## Your task
Scan the entries below for the word "mirror". Copy out every line in which it occurs.

————

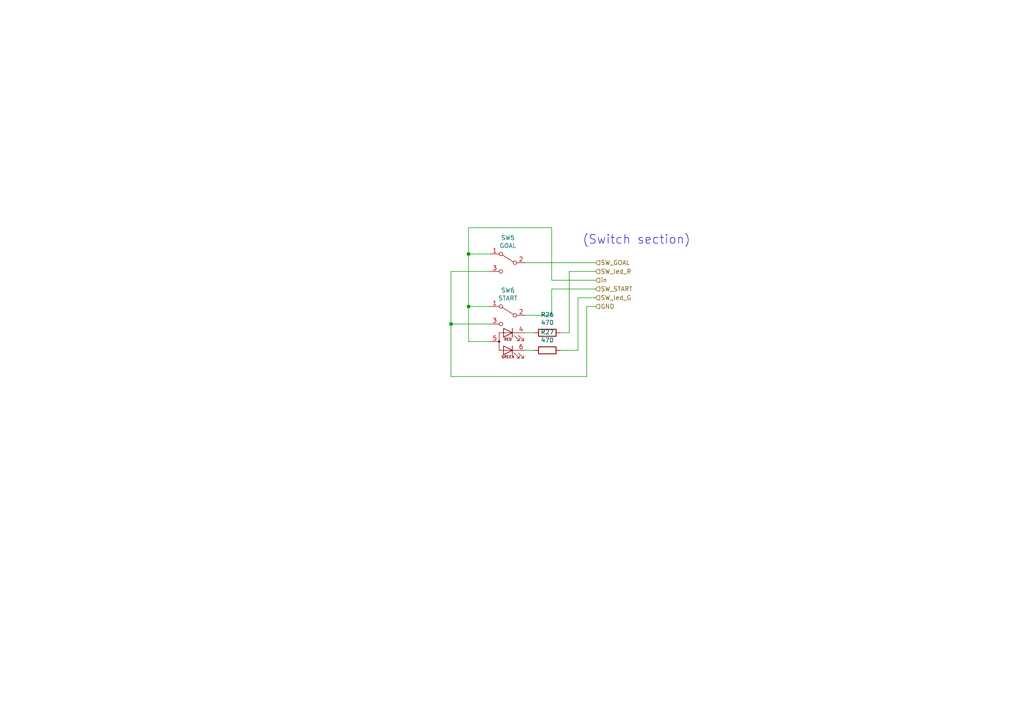
<source format=kicad_sch>
(kicad_sch (version 20211123) (generator eeschema)

  (uuid 4fb74210-44d6-4fb6-ad53-d70b543a4772)

  (paper "A4")

  

  (junction (at 135.89 73.66) (diameter 0) (color 0 0 0 0)
    (uuid 1b9a1c1b-40d4-4381-b73f-0e1e34948a34)
  )
  (junction (at 130.81 93.98) (diameter 0) (color 0 0 0 0)
    (uuid 7854c4ec-5be6-4f92-a9c2-f3b0fae276be)
  )
  (junction (at 135.89 88.9) (diameter 0) (color 0 0 0 0)
    (uuid fda8e0f9-f079-4da5-909c-2e15aa4d6e66)
  )

  (wire (pts (xy 152.4 101.6) (xy 154.94 101.6))
    (stroke (width 0) (type default) (color 0 0 0 0))
    (uuid 0f6ed2c5-5acd-410e-bea3-e2443e187cc4)
  )
  (wire (pts (xy 135.89 88.9) (xy 142.24 88.9))
    (stroke (width 0) (type default) (color 0 0 0 0))
    (uuid 16b161e3-959a-4594-a1af-7f412ad52c8c)
  )
  (wire (pts (xy 165.1 96.52) (xy 165.1 78.74))
    (stroke (width 0) (type default) (color 0 0 0 0))
    (uuid 1d2d8ac2-e848-47cc-b5d0-c06517100947)
  )
  (wire (pts (xy 162.56 101.6) (xy 167.64 101.6))
    (stroke (width 0) (type default) (color 0 0 0 0))
    (uuid 22686ce5-fb28-42ae-a8be-5584dbe1b2e8)
  )
  (wire (pts (xy 135.89 88.9) (xy 135.89 99.06))
    (stroke (width 0) (type default) (color 0 0 0 0))
    (uuid 354d0e7f-ea7e-4492-89c3-7835544f0ddd)
  )
  (wire (pts (xy 167.64 86.36) (xy 172.72 86.36))
    (stroke (width 0) (type default) (color 0 0 0 0))
    (uuid 49f81832-fc3c-4bb7-8b9e-f5d492aaf062)
  )
  (wire (pts (xy 160.02 81.28) (xy 160.02 66.04))
    (stroke (width 0) (type default) (color 0 0 0 0))
    (uuid 51fe3edb-f123-498a-a249-a8db13a2ba29)
  )
  (wire (pts (xy 135.89 66.04) (xy 135.89 73.66))
    (stroke (width 0) (type default) (color 0 0 0 0))
    (uuid 5af43b02-892c-41ff-b69f-9f27b5a00983)
  )
  (wire (pts (xy 152.4 91.44) (xy 160.02 91.44))
    (stroke (width 0) (type default) (color 0 0 0 0))
    (uuid 6ab0f334-9ed5-4376-ad8b-870bf9df85c1)
  )
  (wire (pts (xy 152.4 76.2) (xy 172.72 76.2))
    (stroke (width 0) (type default) (color 0 0 0 0))
    (uuid 7b8e925c-de82-4efd-ae54-a29a5f5c2faf)
  )
  (wire (pts (xy 130.81 109.22) (xy 170.18 109.22))
    (stroke (width 0) (type default) (color 0 0 0 0))
    (uuid 7cd20706-4fdb-4365-bbaf-33844248fe6c)
  )
  (wire (pts (xy 162.56 96.52) (xy 165.1 96.52))
    (stroke (width 0) (type default) (color 0 0 0 0))
    (uuid 8f568503-46db-4455-9634-ae62951ebdcd)
  )
  (wire (pts (xy 170.18 88.9) (xy 172.72 88.9))
    (stroke (width 0) (type default) (color 0 0 0 0))
    (uuid 912fe9ec-bf5e-47e2-b1b9-bb7ed6641338)
  )
  (wire (pts (xy 142.24 93.98) (xy 130.81 93.98))
    (stroke (width 0) (type default) (color 0 0 0 0))
    (uuid a27c6828-407e-4cf7-8d4f-a25a5fdaf591)
  )
  (wire (pts (xy 152.4 96.52) (xy 154.94 96.52))
    (stroke (width 0) (type default) (color 0 0 0 0))
    (uuid a8a0b2e3-823a-474e-977c-294f2c318a19)
  )
  (wire (pts (xy 142.24 78.74) (xy 130.81 78.74))
    (stroke (width 0) (type default) (color 0 0 0 0))
    (uuid ac4187cc-8f84-47b9-a0b1-084477b060f7)
  )
  (wire (pts (xy 135.89 99.06) (xy 142.24 99.06))
    (stroke (width 0) (type default) (color 0 0 0 0))
    (uuid ad52fecc-e07a-4fca-81b4-ad2f34ce517f)
  )
  (wire (pts (xy 170.18 109.22) (xy 170.18 88.9))
    (stroke (width 0) (type default) (color 0 0 0 0))
    (uuid b8b4ce20-1bc8-47c5-b2b3-4e82513d2107)
  )
  (wire (pts (xy 142.24 73.66) (xy 135.89 73.66))
    (stroke (width 0) (type default) (color 0 0 0 0))
    (uuid be9027a9-539c-4ae3-975e-4f81efc40774)
  )
  (wire (pts (xy 172.72 81.28) (xy 160.02 81.28))
    (stroke (width 0) (type default) (color 0 0 0 0))
    (uuid bed8a6f8-728b-48e9-841c-a08b2d61f346)
  )
  (wire (pts (xy 160.02 91.44) (xy 160.02 83.82))
    (stroke (width 0) (type default) (color 0 0 0 0))
    (uuid c39ead1a-af79-494c-aade-1b14eae0e4d0)
  )
  (wire (pts (xy 167.64 101.6) (xy 167.64 86.36))
    (stroke (width 0) (type default) (color 0 0 0 0))
    (uuid c4a2387a-a400-4da5-977f-d3c6b6c55131)
  )
  (wire (pts (xy 130.81 78.74) (xy 130.81 93.98))
    (stroke (width 0) (type default) (color 0 0 0 0))
    (uuid d21aaac7-be1b-4bfe-b18f-f91ad6137f21)
  )
  (wire (pts (xy 160.02 66.04) (xy 135.89 66.04))
    (stroke (width 0) (type default) (color 0 0 0 0))
    (uuid db436ac8-5472-4a68-b938-7571cd3a3cf4)
  )
  (wire (pts (xy 135.89 73.66) (xy 135.89 88.9))
    (stroke (width 0) (type default) (color 0 0 0 0))
    (uuid de6566fe-a2e8-4223-8293-3f613d268fe9)
  )
  (wire (pts (xy 130.81 93.98) (xy 130.81 109.22))
    (stroke (width 0) (type default) (color 0 0 0 0))
    (uuid e6e20efb-26bd-4cf8-8783-f478e596f388)
  )
  (wire (pts (xy 160.02 83.82) (xy 172.72 83.82))
    (stroke (width 0) (type default) (color 0 0 0 0))
    (uuid e9c424a7-3b8f-4b5c-8915-3faa98d3e802)
  )
  (wire (pts (xy 165.1 78.74) (xy 172.72 78.74))
    (stroke (width 0) (type default) (color 0 0 0 0))
    (uuid f6188636-2996-4440-9f97-c650a2b490d0)
  )

  (text "(Switch section)" (at 168.91 71.12 0)
    (effects (font (size 2.54 2.54)) (justify left bottom))
    (uuid bcf9b709-2c59-413b-8b5c-da9c84ca31d9)
  )

  (hierarchical_label "GND" (shape input) (at 172.72 88.9 0)
    (effects (font (size 1.27 1.27)) (justify left))
    (uuid 2ae95ffa-0cd3-4f70-84f2-5dedb26b63db)
  )
  (hierarchical_label "SW_led_G" (shape input) (at 172.72 86.36 0)
    (effects (font (size 1.27 1.27)) (justify left))
    (uuid 52333e32-9b88-48dc-a637-4ad4b2d1d627)
  )
  (hierarchical_label "SW_START" (shape input) (at 172.72 83.82 0)
    (effects (font (size 1.27 1.27)) (justify left))
    (uuid a31a4f66-53ed-433f-ae9a-91e16ad2d8b9)
  )
  (hierarchical_label "SW_led_R" (shape input) (at 172.72 78.74 0)
    (effects (font (size 1.27 1.27)) (justify left))
    (uuid a7bb4009-8a41-4cc7-bafb-69a03c836dc0)
  )
  (hierarchical_label "SW_GOAL" (shape input) (at 172.72 76.2 0)
    (effects (font (size 1.27 1.27)) (justify left))
    (uuid ac1bb4c9-a2a0-4169-b442-2362254a547a)
  )
  (hierarchical_label "in" (shape input) (at 172.72 81.28 0)
    (effects (font (size 1.27 1.27)) (justify left))
    (uuid b91bf806-64c2-4fe9-b769-9046fe279c1f)
  )

  (symbol (lib_id "Device:R") (at 158.75 96.52 270) (unit 1)
    (in_bom yes) (on_board yes)
    (uuid a3c39ef1-c257-4191-8296-2ad52f419f3a)
    (property "Reference" "R26" (id 0) (at 158.75 91.2622 90))
    (property "Value" "470" (id 1) (at 158.75 93.5736 90))
    (property "Footprint" "Resistor_SMD:R_0603_1608Metric_Pad0.98x0.95mm_HandSolder" (id 2) (at 158.75 94.742 90)
      (effects (font (size 1.27 1.27)) hide)
    )
    (property "Datasheet" "~" (id 3) (at 158.75 96.52 0)
      (effects (font (size 1.27 1.27)) hide)
    )
    (pin "1" (uuid 1f350d02-4fac-4d2e-b1a0-f8f4b3f14b30))
    (pin "2" (uuid 66ffaa69-6b84-4ba6-bc66-81ab4cf03c00))
  )

  (symbol (lib_id "Device:R") (at 158.75 101.6 270) (unit 1)
    (in_bom yes) (on_board yes)
    (uuid ac0bd7aa-1c23-4a32-9c5d-b052edced040)
    (property "Reference" "R27" (id 0) (at 158.75 96.3422 90))
    (property "Value" "470" (id 1) (at 158.75 98.6536 90))
    (property "Footprint" "Resistor_SMD:R_0603_1608Metric_Pad0.98x0.95mm_HandSolder" (id 2) (at 158.75 99.822 90)
      (effects (font (size 1.27 1.27)) hide)
    )
    (property "Datasheet" "~" (id 3) (at 158.75 101.6 0)
      (effects (font (size 1.27 1.27)) hide)
    )
    (pin "1" (uuid d1a654e5-1c19-42d8-afb1-7b7a3818f3c2))
    (pin "2" (uuid 45c18dab-e0e1-4a35-8c80-afd131e316cf))
  )

  (symbol (lib_id "Switch:SW_SPDT") (at 147.32 76.2 0) (mirror y) (unit 1)
    (in_bom yes) (on_board yes)
    (uuid b658949c-e68a-4083-ab68-6a1ae42a31f2)
    (property "Reference" "SW5" (id 0) (at 147.32 68.961 0))
    (property "Value" "GOAL" (id 1) (at 147.32 71.2724 0))
    (property "Footprint" "0.main.robot:MFS101D-14-Z" (id 2) (at 147.32 76.2 0)
      (effects (font (size 1.27 1.27)) hide)
    )
    (property "Datasheet" "~" (id 3) (at 147.32 76.2 0)
      (effects (font (size 1.27 1.27)) hide)
    )
    (pin "1" (uuid 55a9d56f-4e47-49c4-9d71-d73302ca3f15))
    (pin "2" (uuid 045c4698-1779-4680-9826-8c52a1027d45))
    (pin "3" (uuid fadb18c7-1e02-4236-b05b-f0414afe15c0))
  )

  (symbol (lib_id "0.main.robot.library:SW_NKK_B-12CCPRM") (at 147.32 96.52 0) (mirror y) (unit 1)
    (in_bom yes) (on_board yes)
    (uuid f7dff89f-cb81-4a17-bb14-51376de717bb)
    (property "Reference" "SW6" (id 0) (at 147.32 84.201 0))
    (property "Value" "START" (id 1) (at 147.32 86.5124 0))
    (property "Footprint" "0.main.robot:SW_NKK_B-12CCPRM" (id 2) (at 147.32 85.09 0)
      (effects (font (size 1.27 1.27)) hide)
    )
    (property "Datasheet" "http://www.nkkswitches.com/pdf/gwillum.pdf" (id 3) (at 147.32 91.44 0)
      (effects (font (size 1.27 1.27)) hide)
    )
    (pin "4" (uuid 5c47465e-8902-4892-b5ba-9e110673693a))
    (pin "5" (uuid fa7558f6-4d0d-4765-88de-d6cf5e0f20bf))
    (pin "6" (uuid d43f82ad-a9a7-4920-b56c-432063f74def))
    (pin "1" (uuid c5096bf6-7390-4f2c-a8e1-f236404c36f6))
    (pin "2" (uuid 6b8fd180-0b18-4fe3-903b-6407f996dcb4))
    (pin "3" (uuid 2b0c2ca6-7bf0-4fc7-91ef-131c483628f7))
  )
)

</source>
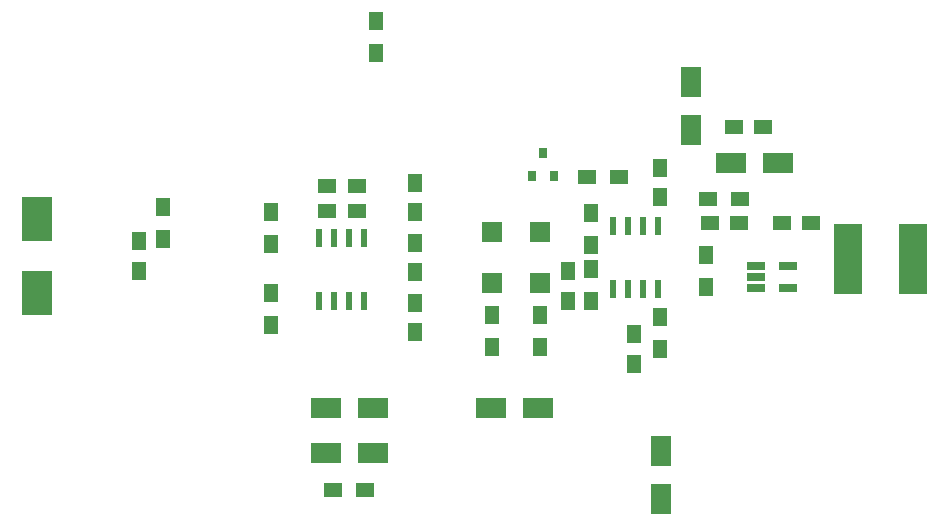
<source format=gbr>
G04 #@! TF.FileFunction,Paste,Bot*
%FSLAX46Y46*%
G04 Gerber Fmt 4.6, Leading zero omitted, Abs format (unit mm)*
G04 Created by KiCad (PCBNEW 4.0.5) date 12/26/17 18:41:22*
%MOMM*%
%LPD*%
G01*
G04 APERTURE LIST*
%ADD10C,0.100000*%
%ADD11R,1.300000X1.500000*%
%ADD12R,1.500000X1.300000*%
%ADD13R,1.500000X1.250000*%
%ADD14R,1.250000X1.500000*%
%ADD15R,2.500000X3.750000*%
%ADD16R,0.600000X1.550000*%
%ADD17R,0.800000X0.900000*%
%ADD18R,2.500000X1.800000*%
%ADD19R,1.800000X2.500000*%
%ADD20R,1.700000X1.700000*%
%ADD21R,2.450000X5.900000*%
%ADD22R,1.560000X0.650000*%
G04 APERTURE END LIST*
D10*
D11*
X145415000Y-88058000D03*
X145415000Y-90758000D03*
X126746000Y-79295000D03*
X126746000Y-81995000D03*
D12*
X132000000Y-102870000D03*
X134700000Y-102870000D03*
D11*
X149479000Y-88058000D03*
X149479000Y-90758000D03*
X117602000Y-81614000D03*
X117602000Y-78914000D03*
D12*
X153463000Y-76327000D03*
X156163000Y-76327000D03*
D11*
X159639000Y-88185000D03*
X159639000Y-90885000D03*
X153797000Y-86821000D03*
X153797000Y-84121000D03*
X126746000Y-86153000D03*
X126746000Y-88853000D03*
X153797000Y-82122000D03*
X153797000Y-79422000D03*
D13*
X131465000Y-77089000D03*
X133965000Y-77089000D03*
D14*
X138938000Y-84435000D03*
X138938000Y-81935000D03*
D15*
X106934000Y-86183000D03*
X106934000Y-79933000D03*
D14*
X115570000Y-84308000D03*
X115570000Y-81808000D03*
X157480000Y-89682000D03*
X157480000Y-92182000D03*
X138938000Y-87015000D03*
X138938000Y-89515000D03*
X138938000Y-79355000D03*
X138938000Y-76855000D03*
X151892000Y-86848000D03*
X151892000Y-84348000D03*
X159639000Y-78085000D03*
X159639000Y-75585000D03*
D13*
X131465000Y-79248000D03*
X133965000Y-79248000D03*
D16*
X159512000Y-85885000D03*
X158242000Y-85885000D03*
X156972000Y-85885000D03*
X155702000Y-85885000D03*
X155702000Y-80485000D03*
X156972000Y-80485000D03*
X158242000Y-80485000D03*
X159512000Y-80485000D03*
D17*
X150683000Y-76311000D03*
X148783000Y-76311000D03*
X149733000Y-74311000D03*
D18*
X149320000Y-95885000D03*
X145320000Y-95885000D03*
D16*
X130810000Y-81501000D03*
X132080000Y-81501000D03*
X133350000Y-81501000D03*
X134620000Y-81501000D03*
X134620000Y-86901000D03*
X133350000Y-86901000D03*
X132080000Y-86901000D03*
X130810000Y-86901000D03*
D18*
X131350000Y-99695000D03*
X135350000Y-99695000D03*
X135350000Y-95885000D03*
X131350000Y-95885000D03*
D19*
X162306000Y-68358000D03*
X162306000Y-72358000D03*
D20*
X145415000Y-85335000D03*
X145415000Y-81035000D03*
X149479000Y-85335000D03*
X149479000Y-81035000D03*
D13*
X172446000Y-80264000D03*
X169946000Y-80264000D03*
X166350000Y-80264000D03*
X163850000Y-80264000D03*
X165882000Y-72136000D03*
X168382000Y-72136000D03*
D18*
X165640000Y-75184000D03*
X169640000Y-75184000D03*
D21*
X181083000Y-83312000D03*
X175533000Y-83312000D03*
D11*
X135636000Y-65866000D03*
X135636000Y-63166000D03*
D12*
X166450000Y-78232000D03*
X163750000Y-78232000D03*
D11*
X163576000Y-82978000D03*
X163576000Y-85678000D03*
D22*
X167814000Y-85786000D03*
X167814000Y-84836000D03*
X167814000Y-83886000D03*
X170514000Y-83886000D03*
X170514000Y-85786000D03*
D19*
X159766000Y-103600000D03*
X159766000Y-99600000D03*
M02*

</source>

————

## Expected answer
  (symbol (lib_id "Switch:SW_SPDT") (at 147.32 76.2 0) (mirror y) (unit 1)
  (symbol (lib_id "0.main.robot.library:SW_NKK_B-12CCPRM") (at 147.32 96.52 0) (mirror y) (unit 1)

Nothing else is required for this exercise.